Prompt: In the records below, some lines hold the word "appropriately". Copy each of those lines.

Extracted page text data:
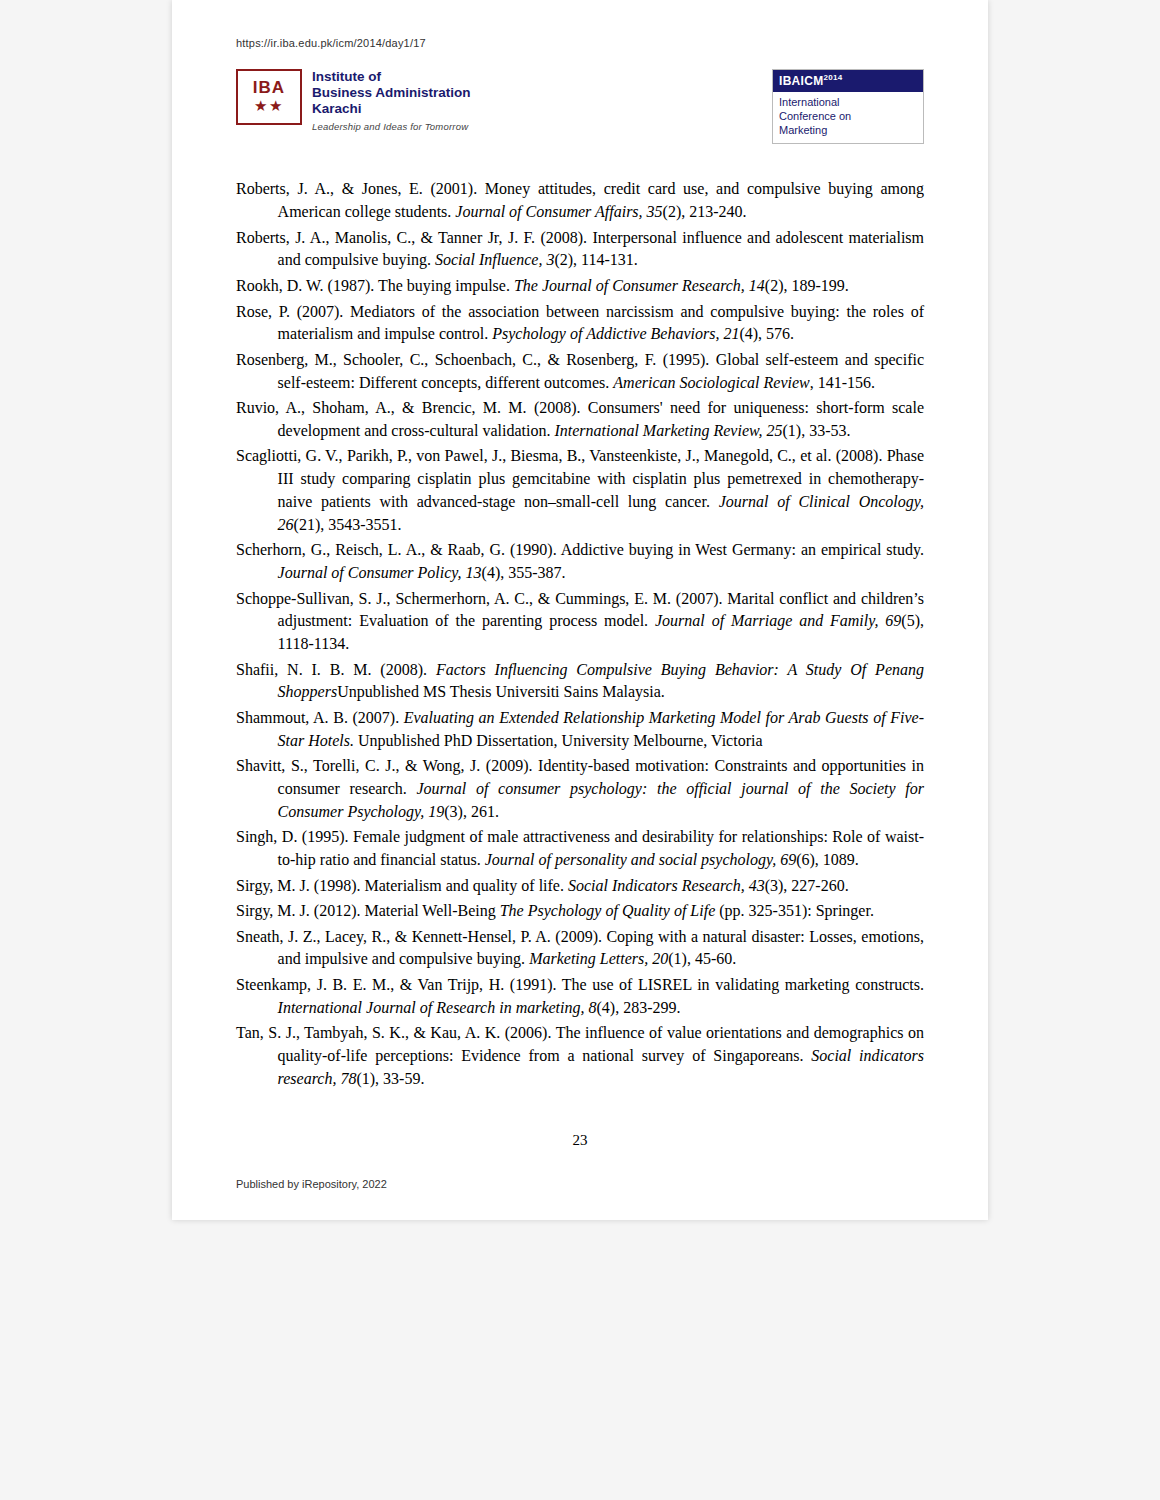https://ir.iba.edu.pk/icm/2014/day1/17
IBA ★★
Institute of
Business Administration
Karachi
Leadership and Ideas for Tomorrow
IBAICM2014
International
Conference on
Marketing
Roberts, J. A., & Jones, E. (2001). Money attitudes, credit card use, and compulsive buying among American college students. Journal of Consumer Affairs, 35(2), 213-240.
Roberts, J. A., Manolis, C., & Tanner Jr, J. F. (2008). Interpersonal influence and adolescent materialism and compulsive buying. Social Influence, 3(2), 114-131.
Rookh, D. W. (1987). The buying impulse. The Journal of Consumer Research, 14(2), 189-199.
Rose, P. (2007). Mediators of the association between narcissism and compulsive buying: the roles of materialism and impulse control. Psychology of Addictive Behaviors, 21(4), 576.
Rosenberg, M., Schooler, C., Schoenbach, C., & Rosenberg, F. (1995). Global self-esteem and specific self-esteem: Different concepts, different outcomes. American Sociological Review, 141-156.
Ruvio, A., Shoham, A., & Brencic, M. M. (2008). Consumers' need for uniqueness: short-form scale development and cross-cultural validation. International Marketing Review, 25(1), 33-53.
Scagliotti, G. V., Parikh, P., von Pawel, J., Biesma, B., Vansteenkiste, J., Manegold, C., et al. (2008). Phase III study comparing cisplatin plus gemcitabine with cisplatin plus pemetrexed in chemotherapy-naive patients with advanced-stage non–small-cell lung cancer. Journal of Clinical Oncology, 26(21), 3543-3551.
Scherhorn, G., Reisch, L. A., & Raab, G. (1990). Addictive buying in West Germany: an empirical study. Journal of Consumer Policy, 13(4), 355-387.
Schoppe-Sullivan, S. J., Schermerhorn, A. C., & Cummings, E. M. (2007). Marital conflict and children’s adjustment: Evaluation of the parenting process model. Journal of Marriage and Family, 69(5), 1118-1134.
Shafii, N. I. B. M. (2008). Factors Influencing Compulsive Buying Behavior: A Study Of Penang Shoppers Unpublished MS Thesis Universiti Sains Malaysia.
Shammout, A. B. (2007). Evaluating an Extended Relationship Marketing Model for Arab Guests of Five-Star Hotels. Unpublished PhD Dissertation, University Melbourne, Victoria
Shavitt, S., Torelli, C. J., & Wong, J. (2009). Identity-based motivation: Constraints and opportunities in consumer research. Journal of consumer psychology: the official journal of the Society for Consumer Psychology, 19(3), 261.
Singh, D. (1995). Female judgment of male attractiveness and desirability for relationships: Role of waist-to-hip ratio and financial status. Journal of personality and social psychology, 69(6), 1089.
Sirgy, M. J. (1998). Materialism and quality of life. Social Indicators Research, 43(3), 227-260.
Sirgy, M. J. (2012). Material Well-Being The Psychology of Quality of Life (pp. 325-351): Springer.
Sneath, J. Z., Lacey, R., & Kennett-Hensel, P. A. (2009). Coping with a natural disaster: Losses, emotions, and impulsive and compulsive buying. Marketing Letters, 20(1), 45-60.
Steenkamp, J. B. E. M., & Van Trijp, H. (1991). The use of LISREL in validating marketing constructs. International Journal of Research in marketing, 8(4), 283-299.
Tan, S. J., Tambyah, S. K., & Kau, A. K. (2006). The influence of value orientations and demographics on quality-of-life perceptions: Evidence from a national survey of Singaporeans. Social indicators research, 78(1), 33-59.
23
Published by iRepository, 2022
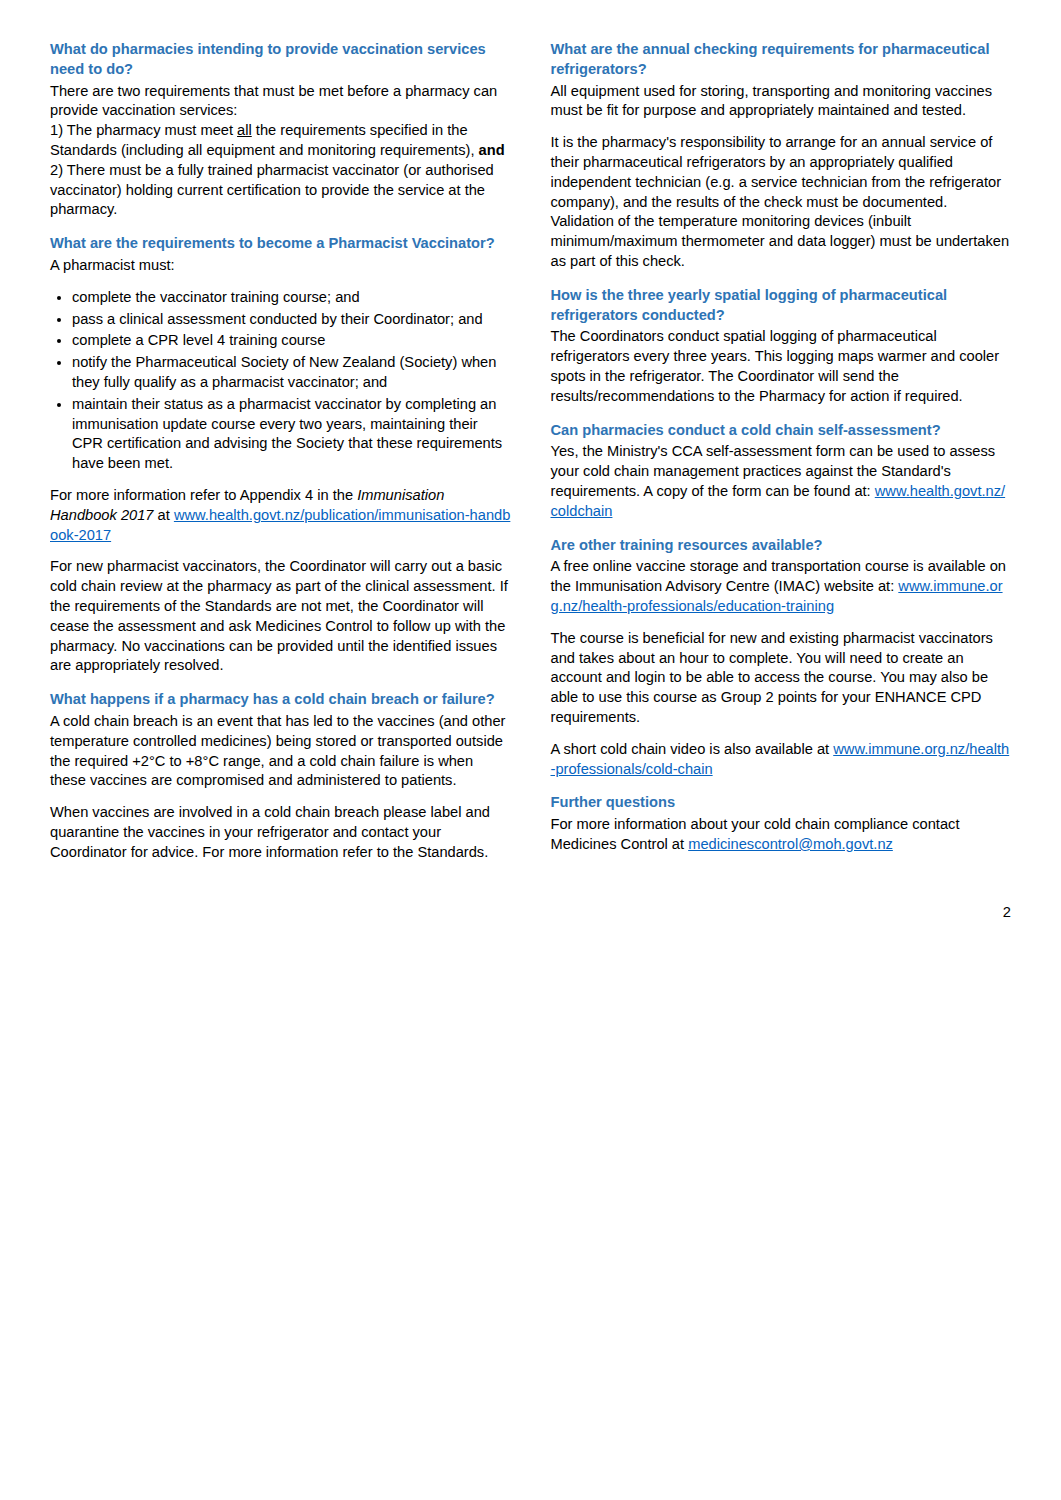What do pharmacies intending to provide vaccination services need to do?
There are two requirements that must be met before a pharmacy can provide vaccination services:
1) The pharmacy must meet all the requirements specified in the Standards (including all equipment and monitoring requirements), and
2) There must be a fully trained pharmacist vaccinator (or authorised vaccinator) holding current certification to provide the service at the pharmacy.
What are the requirements to become a Pharmacist Vaccinator?
A pharmacist must:
complete the vaccinator training course; and
pass a clinical assessment conducted by their Coordinator; and
complete a CPR level 4 training course
notify the Pharmaceutical Society of New Zealand (Society) when they fully qualify as a pharmacist vaccinator; and
maintain their status as a pharmacist vaccinator by completing an immunisation update course every two years, maintaining their CPR certification and advising the Society that these requirements have been met.
For more information refer to Appendix 4 in the Immunisation Handbook 2017 at www.health.govt.nz/publication/immunisation-handbook-2017
For new pharmacist vaccinators, the Coordinator will carry out a basic cold chain review at the pharmacy as part of the clinical assessment. If the requirements of the Standards are not met, the Coordinator will cease the assessment and ask Medicines Control to follow up with the pharmacy. No vaccinations can be provided until the identified issues are appropriately resolved.
What happens if a pharmacy has a cold chain breach or failure?
A cold chain breach is an event that has led to the vaccines (and other temperature controlled medicines) being stored or transported outside the required +2°C to +8°C range, and a cold chain failure is when these vaccines are compromised and administered to patients.
When vaccines are involved in a cold chain breach please label and quarantine the vaccines in your refrigerator and contact your Coordinator for advice. For more information refer to the Standards.
What are the annual checking requirements for pharmaceutical refrigerators?
All equipment used for storing, transporting and monitoring vaccines must be fit for purpose and appropriately maintained and tested.
It is the pharmacy's responsibility to arrange for an annual service of their pharmaceutical refrigerators by an appropriately qualified independent technician (e.g. a service technician from the refrigerator company), and the results of the check must be documented. Validation of the temperature monitoring devices (inbuilt minimum/maximum thermometer and data logger) must be undertaken as part of this check.
How is the three yearly spatial logging of pharmaceutical refrigerators conducted?
The Coordinators conduct spatial logging of pharmaceutical refrigerators every three years. This logging maps warmer and cooler spots in the refrigerator. The Coordinator will send the results/recommendations to the Pharmacy for action if required.
Can pharmacies conduct a cold chain self-assessment?
Yes, the Ministry's CCA self-assessment form can be used to assess your cold chain management practices against the Standard's requirements. A copy of the form can be found at: www.health.govt.nz/coldchain
Are other training resources available?
A free online vaccine storage and transportation course is available on the Immunisation Advisory Centre (IMAC) website at: www.immune.org.nz/health-professionals/education-training
The course is beneficial for new and existing pharmacist vaccinators and takes about an hour to complete. You will need to create an account and login to be able to access the course. You may also be able to use this course as Group 2 points for your ENHANCE CPD requirements.
A short cold chain video is also available at www.immune.org.nz/health-professionals/cold-chain
Further questions
For more information about your cold chain compliance contact Medicines Control at medicinescontrol@moh.govt.nz
2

Expected answer:
For new pharmacist vaccinators, the Coordinator will carry out a basic cold chain review at the pharmacy as part of the clinical assessment. If the requirements of the Standards are not met, the Coordinator will cease the assessment and ask Medicines Control to follow up with the pharmacy. No vaccinations can be provided until the identified issues are appropriately resolved.
All equipment used for storing, transporting and monitoring vaccines must be fit for purpose and appropriately maintained and tested.
It is the pharmacy's responsibility to arrange for an annual service of their pharmaceutical refrigerators by an appropriately qualified independent technician (e.g. a service technician from the refrigerator company), and the results of the check must be documented. Validation of the temperature monitoring devices (inbuilt minimum/maximum thermometer and data logger) must be undertaken as part of this check.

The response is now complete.